# [Collected data]
Segment Open

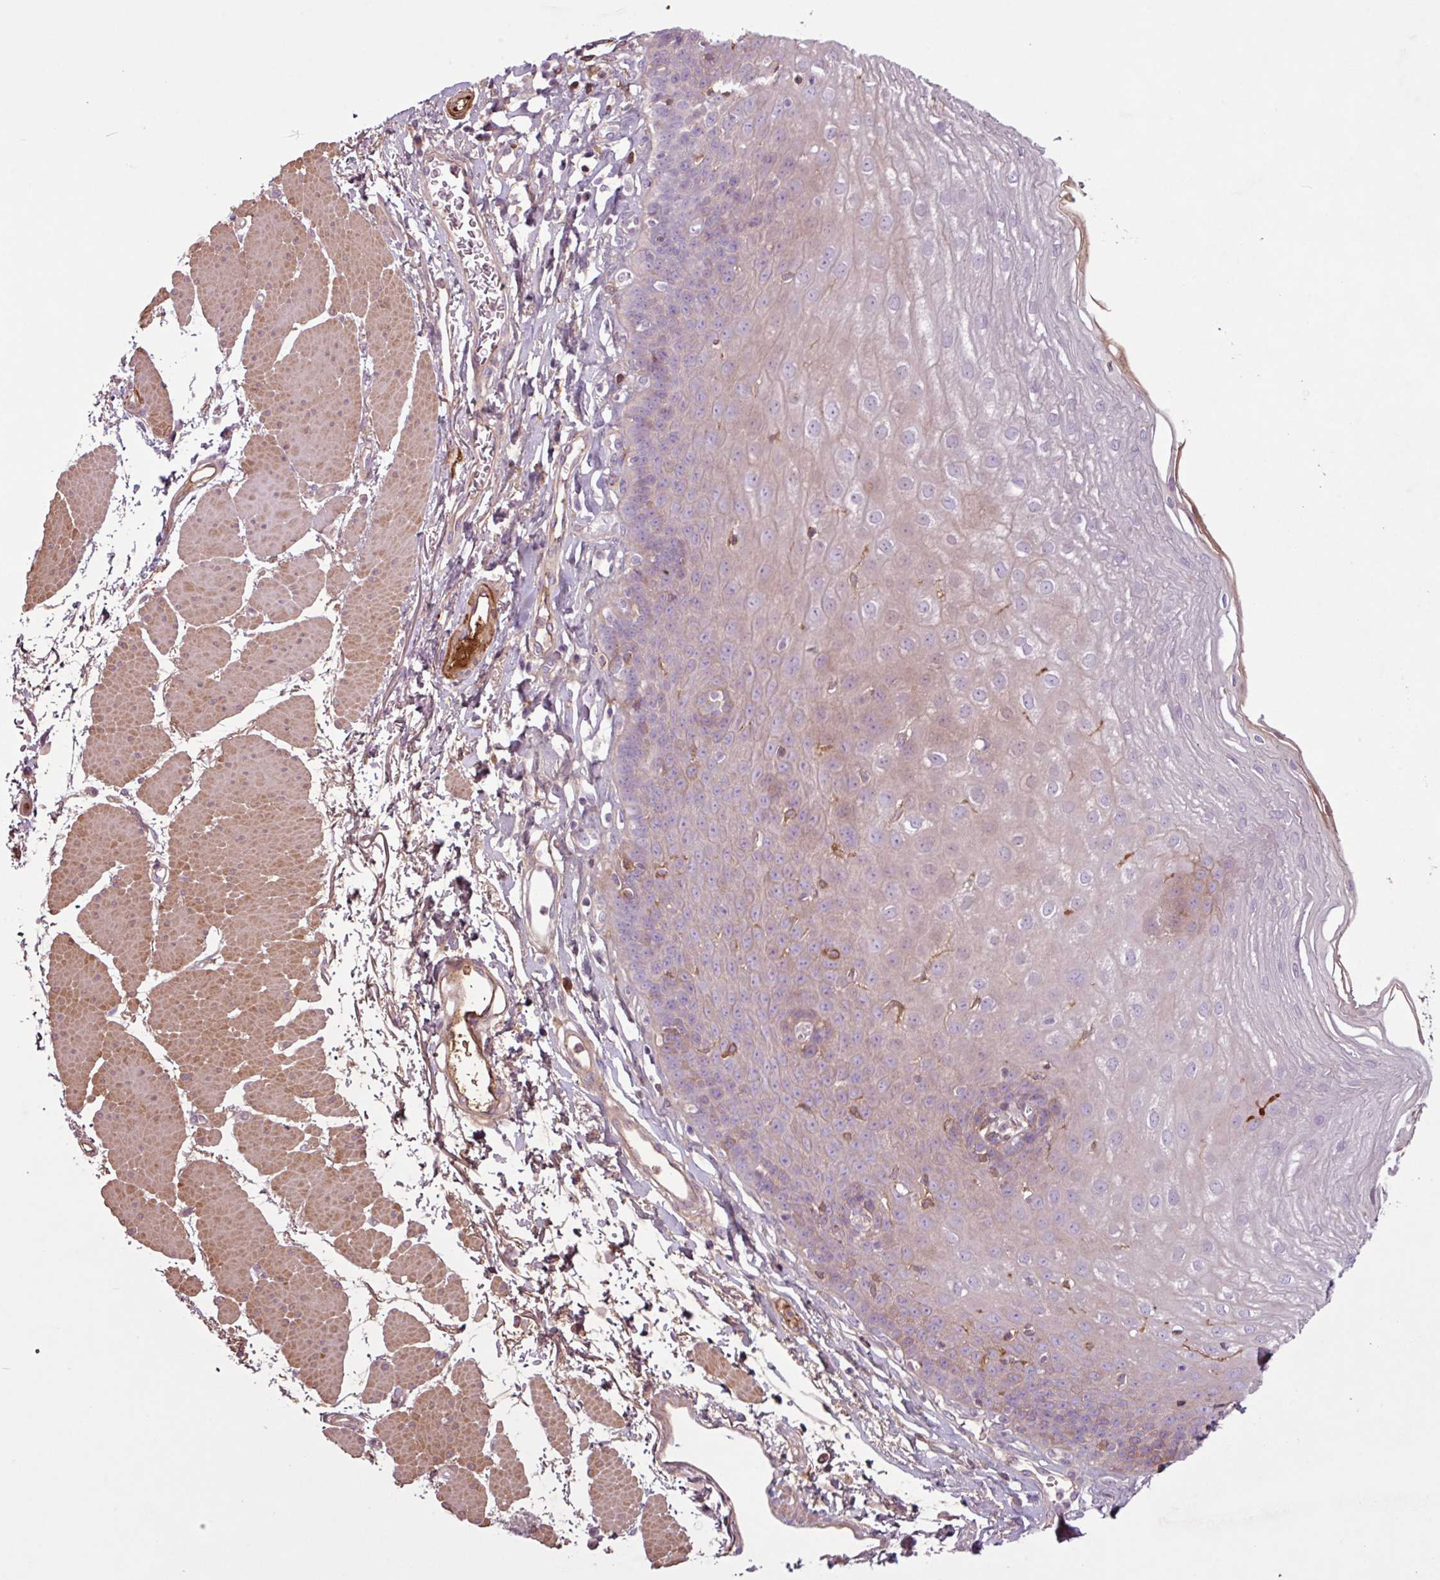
{"staining": {"intensity": "weak", "quantity": "<25%", "location": "cytoplasmic/membranous"}, "tissue": "esophagus", "cell_type": "Squamous epithelial cells", "image_type": "normal", "snomed": [{"axis": "morphology", "description": "Normal tissue, NOS"}, {"axis": "topography", "description": "Esophagus"}], "caption": "DAB immunohistochemical staining of benign esophagus demonstrates no significant positivity in squamous epithelial cells. (DAB (3,3'-diaminobenzidine) immunohistochemistry visualized using brightfield microscopy, high magnification).", "gene": "C4A", "patient": {"sex": "female", "age": 81}}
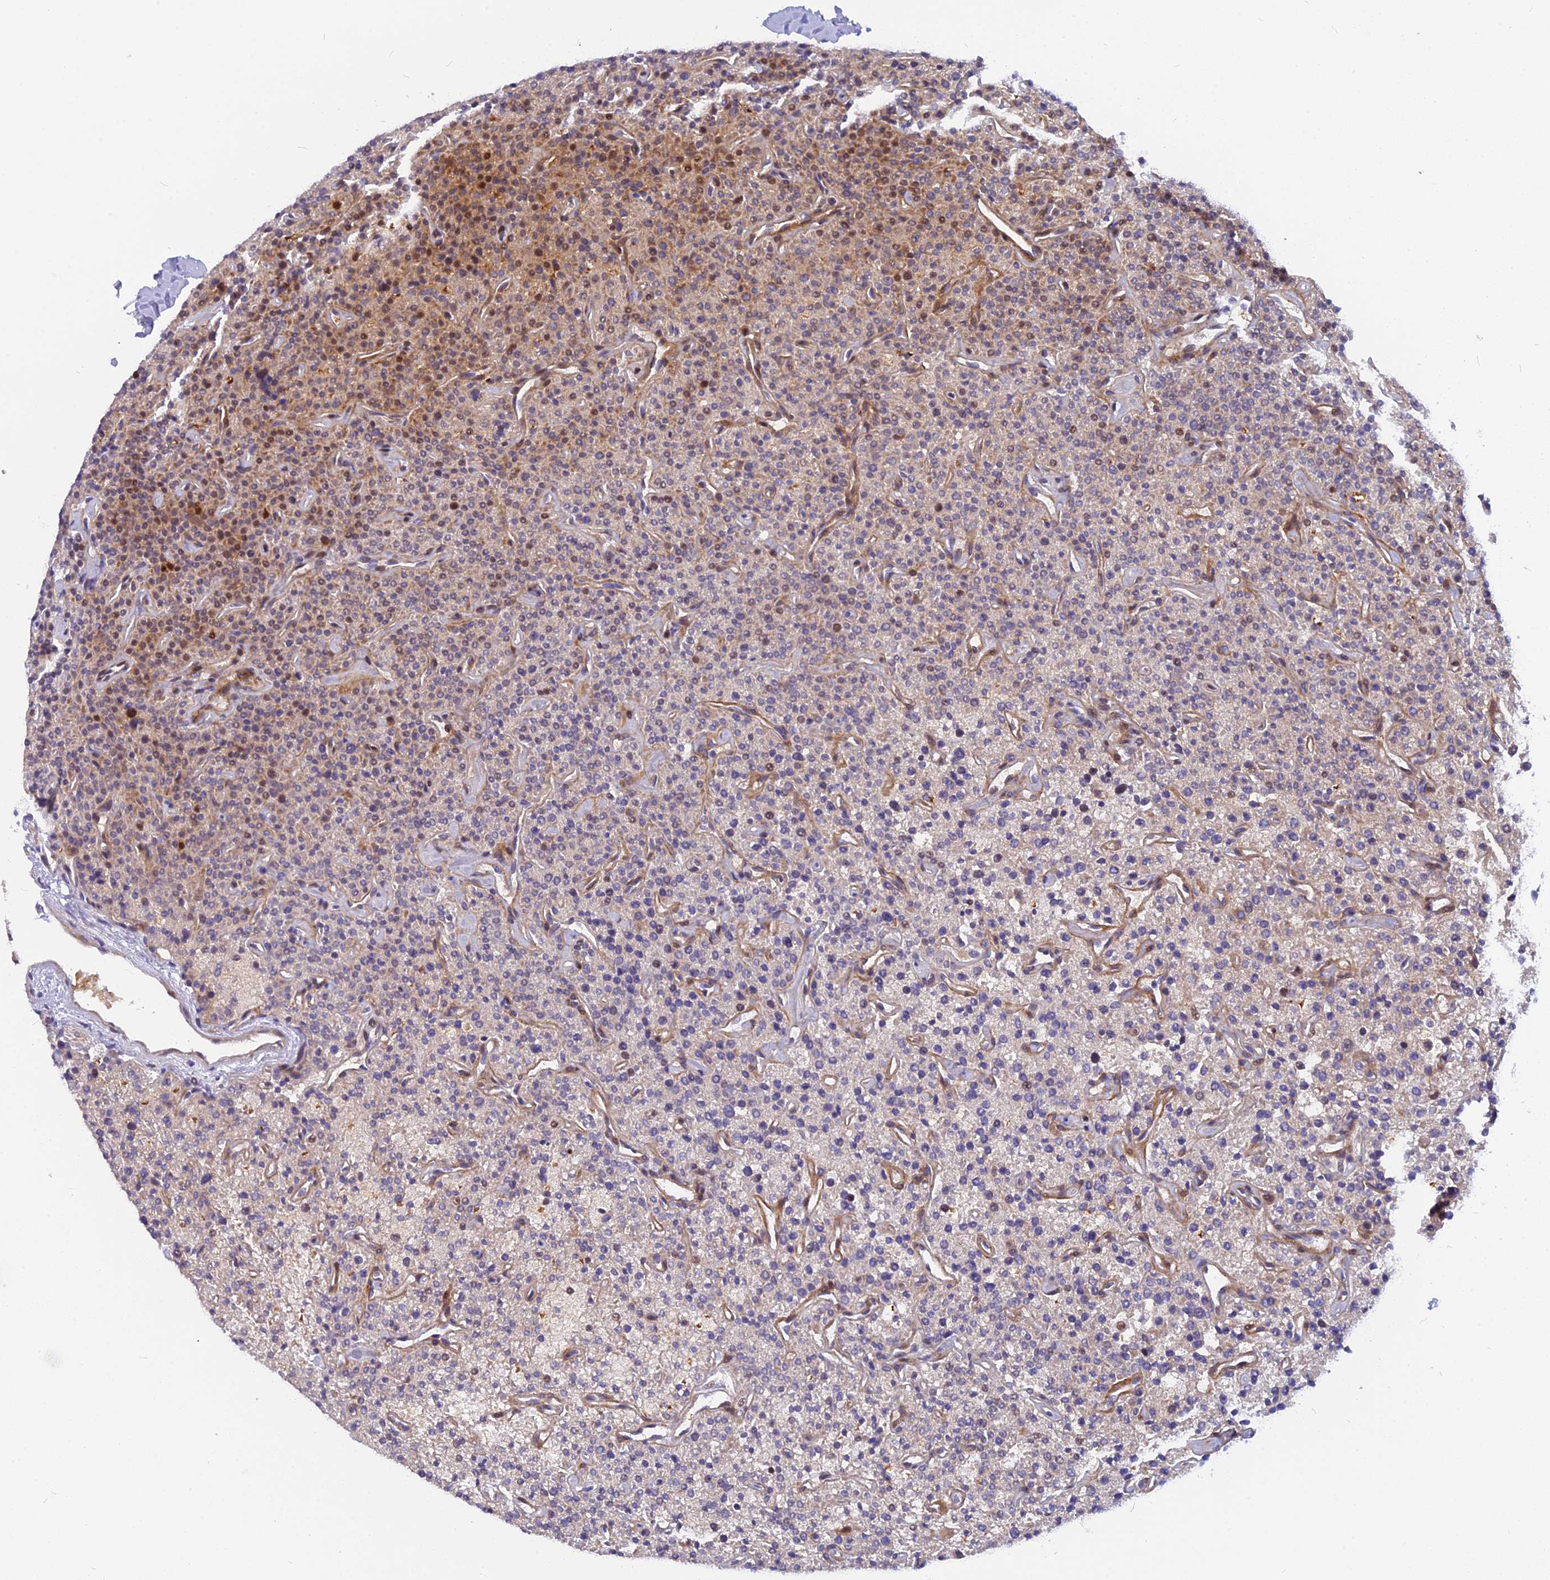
{"staining": {"intensity": "moderate", "quantity": "<25%", "location": "cytoplasmic/membranous,nuclear"}, "tissue": "parathyroid gland", "cell_type": "Glandular cells", "image_type": "normal", "snomed": [{"axis": "morphology", "description": "Normal tissue, NOS"}, {"axis": "topography", "description": "Parathyroid gland"}], "caption": "Glandular cells reveal low levels of moderate cytoplasmic/membranous,nuclear expression in about <25% of cells in normal human parathyroid gland.", "gene": "NKPD1", "patient": {"sex": "male", "age": 46}}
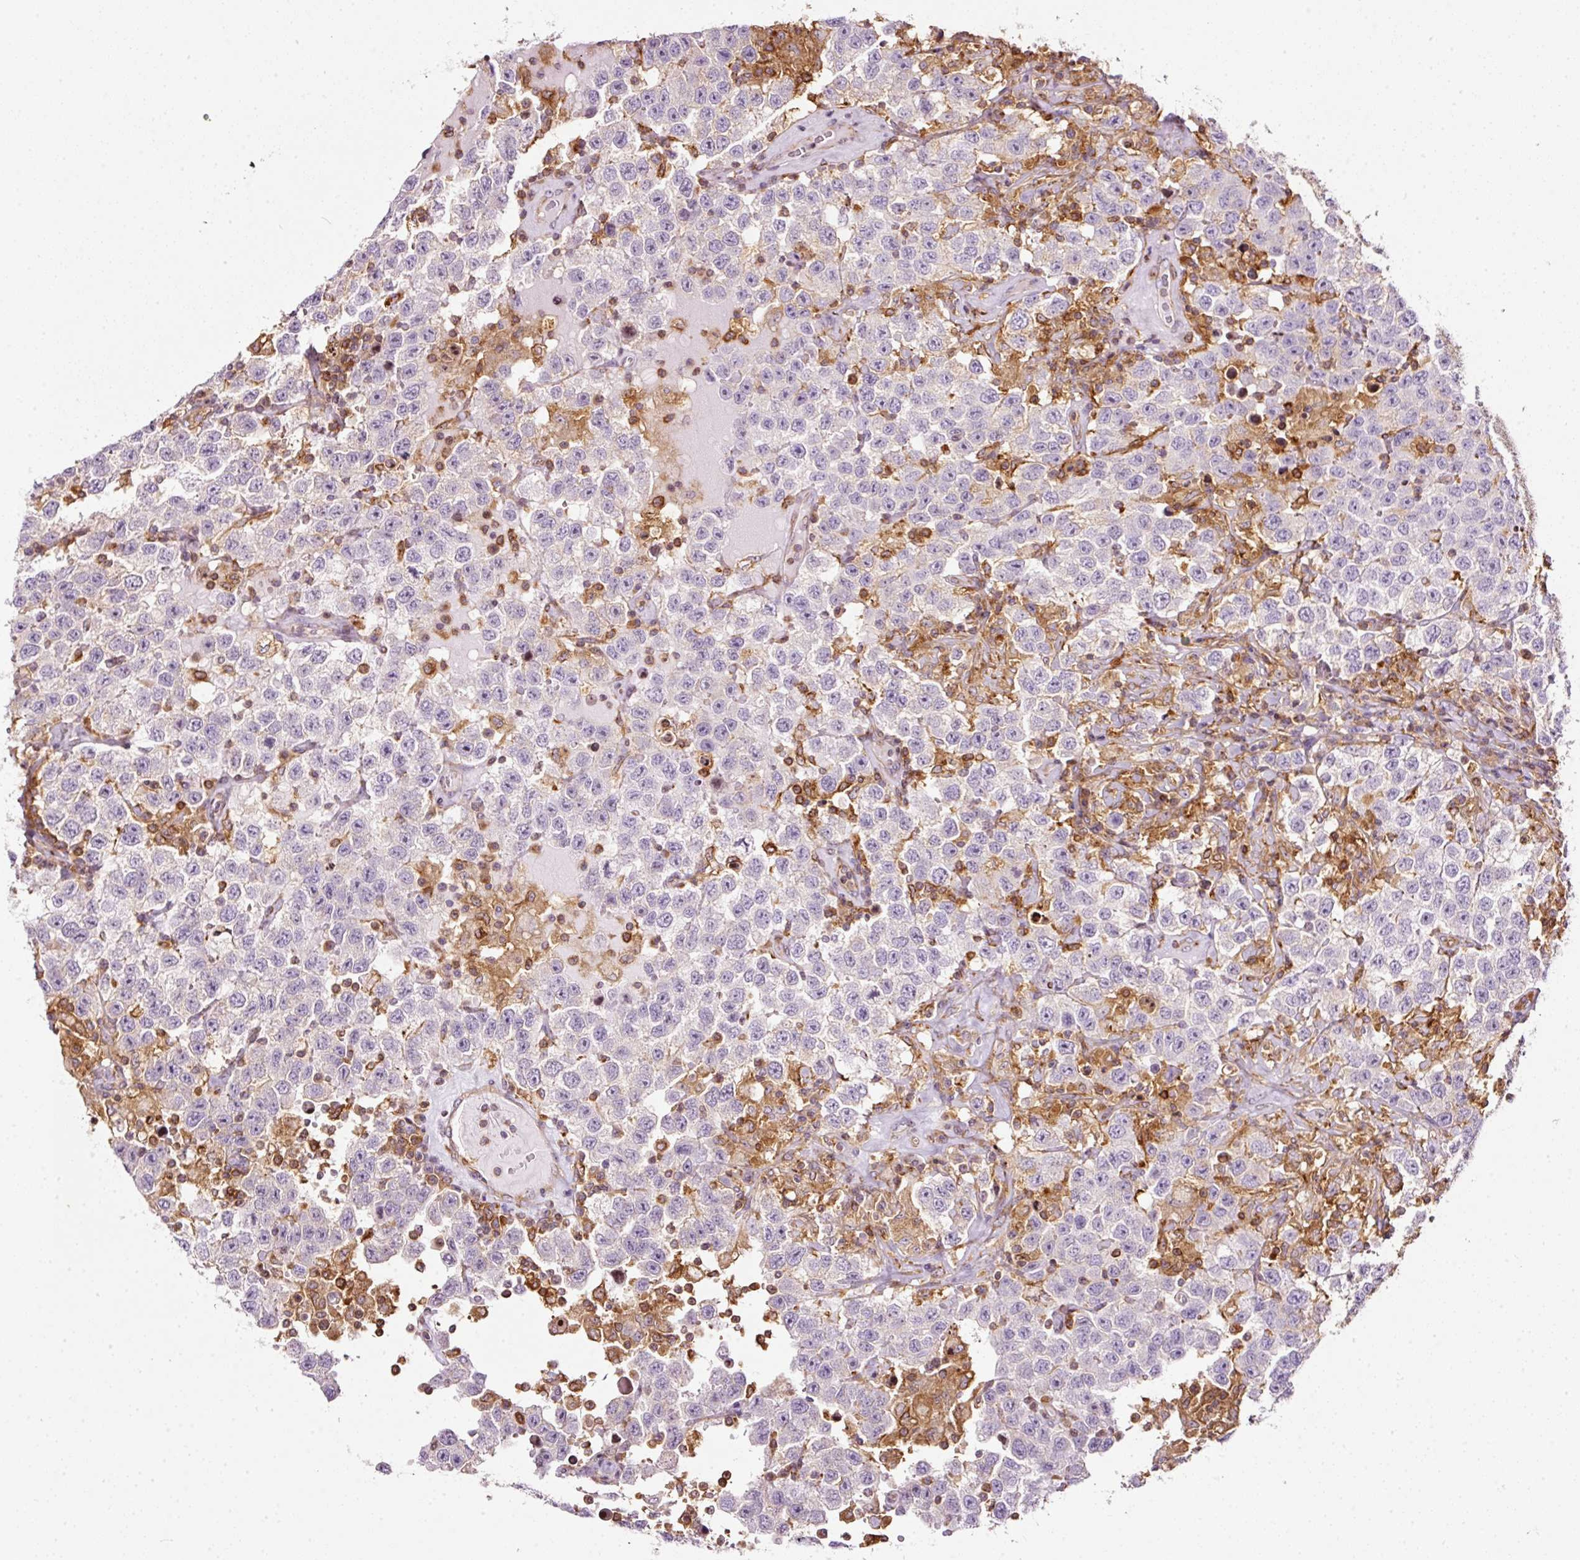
{"staining": {"intensity": "negative", "quantity": "none", "location": "none"}, "tissue": "testis cancer", "cell_type": "Tumor cells", "image_type": "cancer", "snomed": [{"axis": "morphology", "description": "Seminoma, NOS"}, {"axis": "topography", "description": "Testis"}], "caption": "IHC image of seminoma (testis) stained for a protein (brown), which reveals no staining in tumor cells.", "gene": "SCNM1", "patient": {"sex": "male", "age": 41}}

Segment Closed

# [What you should do]
Repeat each line of the material exactly, please, and skip every picture.

# [Result below]
{"staining": {"intensity": "weak", "quantity": "<25%", "location": "cytoplasmic/membranous"}, "tissue": "esophagus", "cell_type": "Squamous epithelial cells", "image_type": "normal", "snomed": [{"axis": "morphology", "description": "Normal tissue, NOS"}, {"axis": "topography", "description": "Esophagus"}], "caption": "DAB immunohistochemical staining of benign esophagus demonstrates no significant positivity in squamous epithelial cells. (DAB (3,3'-diaminobenzidine) immunohistochemistry visualized using brightfield microscopy, high magnification).", "gene": "C4A", "patient": {"sex": "female", "age": 81}}
{"staining": {"intensity": "moderate", "quantity": "<25%", "location": "cytoplasmic/membranous,nuclear"}, "tissue": "parathyroid gland", "cell_type": "Glandular cells", "image_type": "normal", "snomed": [{"axis": "morphology", "description": "Normal tissue, NOS"}, {"axis": "topography", "description": "Parathyroid gland"}], "caption": "Glandular cells reveal low levels of moderate cytoplasmic/membranous,nuclear expression in about <25% of cells in normal human parathyroid gland.", "gene": "NKPD1", "patient": {"sex": "male", "age": 46}}
{"staining": {"intensity": "negative", "quantity": "none", "location": "none"}, "tissue": "testis cancer", "cell_type": "Tumor cells", "image_type": "cancer", "snomed": [{"axis": "morphology", "description": "Seminoma, NOS"}, {"axis": "topography", "description": "Testis"}], "caption": "IHC image of seminoma (testis) stained for a protein (brown), which reveals no staining in tumor cells.", "gene": "SCNM1", "patient": {"sex": "male", "age": 41}}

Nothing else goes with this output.